Nose sprays, needle-free patches, durable immunity: A look at the next generation of Covid-19 vaccines

Nose sprays, needle-free patches, durable immunity: A look at the next generation of Covid-19 vaccines

By Kylie Quinn

The past 20 months has seen an explosion of vaccine development, with Covid-19 vaccine testing and rollout happening at an unprecedented pace in the face of a global pandemic.

There have been absolute triumphs – the fact we have multiple safe, effective vaccines is remarkable – but there have also been challenges.

We’ve seen storage and delivery issues, vaccine hesitancy, breakthrough infections and the beginnings of waning immunity.

Vaccine innovators around the world have these challenges in their sights. They are already working on the next generation of Covid vaccines.

Tweaking current vaccines

After hundreds of millions of doses, we have a good handle on how current vaccines are performing and where they can be improved. As more data is gathered, a modified dose, time between doses, and/or using different vaccines together in mix-and-match strategies may become the preferred approach.

We could also improve vaccines that aren’t performing at their best.

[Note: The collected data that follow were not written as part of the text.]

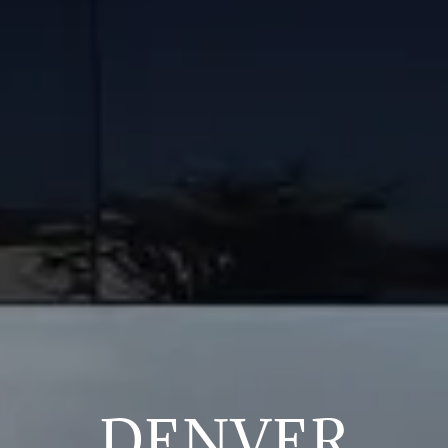
DENVER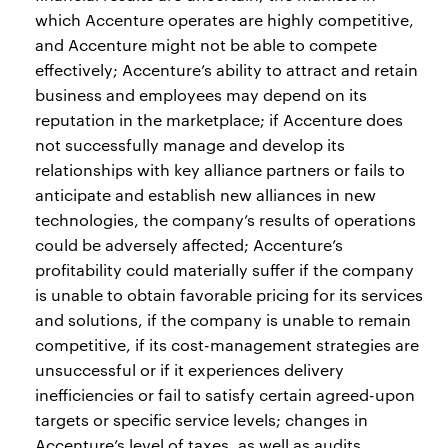
which Accenture operates are highly competitive,
and Accenture might not be able to compete
effectively; Accenture’s ability to attract and retain
business and employees may depend on its
reputation in the marketplace; if Accenture does
not successfully manage and develop its
relationships with key alliance partners or fails to
anticipate and establish new alliances in new
technologies, the company’s results of operations
could be adversely affected; Accenture’s
profitability could materially suffer if the company
is unable to obtain favorable pricing for its services
and solutions, if the company is unable to remain
competitive, if its cost-management strategies are
unsuccessful or if it experiences delivery
inefficiencies or fail to satisfy certain agreed-upon
targets or specific service levels; changes in
Accenture’s level of taxes, as well as audits,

Inactivated vaccines have been used in many parts of the world but their early protection has waned, particularly in older people, with the World Health Organization now recommending a third dose.

One way to improve this could be to add an adjuvant – something that fires up the immune system. One such vaccine, called Valneva, has early results that suggest including an adjuvant improves immunity.

Making vaccination easier

As we have seen, vaccinating large numbers of people is not easy. Innovations to make this easier will be welcome.

Needle-free approaches would be ideal. One approach, known as a nanopatch vaccine, coats the vaccine onto tiny spikes on a small patch.

The patch is applied to the skin and the spikes deliver the vaccine to a dense barrier of immune cells sitting just under the top layers of our skin. A nanopatch Covid vaccine developed by Vaxxas and researchers in Queensland has been shown to trigger strong immune responses in animal models, with trials underway in humans.

Another approach, known as an intranasal vaccine, sprays a vaccine up the nose. This would be easier to deliver and it could also build immunity in the right location in our body.

The coronavirus infects us through the lining of the nose, mouth, throat and lungs – a type of sticky tissue that lines body cavities and some organs called mucosa.

Currently, Covid vaccines are delivered into our arm muscle and build antibody levels in our blood and tissue, with some antibody spilling out into the mucosa. Delivering the vaccine directly to the mucosa might be a better approach for preventing Covid infection. This is being trialled with a number of vaccines, including the AstraZeneca vaccine.

If yearly Covid boosters are recommended for some or even all of the population, it would be easier to deliver them together with the yearly flu vaccine. These “multipathogen” vaccines are being tested with current flu vaccine or even new types of flu vaccine.

More durable immunity

With two doses of the current vaccines, immunity is seen to decline and poor responses are seen in certain groups such as the severely immune-compromised and older people. Covid vaccines that can induce more durable immunity, more consistently across vulnerable populations would be a major innovation.

This could require completely new vaccines. Protein subunit vaccines – which use purified protein from the surface of the virus as a target – are still working their way through approvals around the world.

One example is the Novavax vaccine, but there are a large number of other protein subunit vaccines also development that often use new adjuvants – again, the vaccine ingredient that fires up your immune system. These new adjuvants could support more durable immunity but this remains to be tested.